Une masse de 0,7 g d'agarose a été pesée et mis dans un erlenmeyer. Cent µL de tampon TBE (40 mM Tris-Borate, 1 mM EDTA) y ont été ajoutés, puis le mélange obtenu a été agité et fondu par chauffage (100 °C) dans une micro-onde (Annexe 16) pendant 3 min. Un volume de 1 µL de SYBR® green I a été ajouté à la solution et l’ensemble a été refroidi jusqu’à 65 °C. Le gel obtenu a été coulé dans un moule (plateau de coulée) (Annexe 17) contenant un plateau de gel et un peigne à 16 dents pour créer des puits. L’ensemble a été laissé à la température ambiante jusqu’à la solidification du gel.
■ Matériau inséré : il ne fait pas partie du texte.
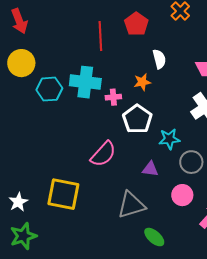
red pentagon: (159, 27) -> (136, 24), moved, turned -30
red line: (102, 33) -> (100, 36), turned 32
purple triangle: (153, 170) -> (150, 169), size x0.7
 Migration et visualisation sur le gel d’agarose

Pour la migration, un volume de 5 µL d’un marqueur de poids moléculaire Smart Ladder 100 bp (Eurogentec, France) a été déposé dans le puits 1. De même, un volume de 10 µL d’ADN combiné au préalable au tampon de charge (5 µL) a été déposé dans le puits. Chaque puits

85 correspond à un échantillon différent. Les bandes de l’électrophorèse sont révélées à la lumière UV après 20 min de migration à 135 V (lampe à vapeur de mercure λ= 312 nm) dans la cuve de migration (Annexe 18) grâce au marquage au SYBR® green I qui s’intercale entrée les bases de la molécule d’ADN bicaténaire. Ce marquage crée une fluorescence de couleur orangée en présence de rayonnement UV (Fan et Margaret, 2001).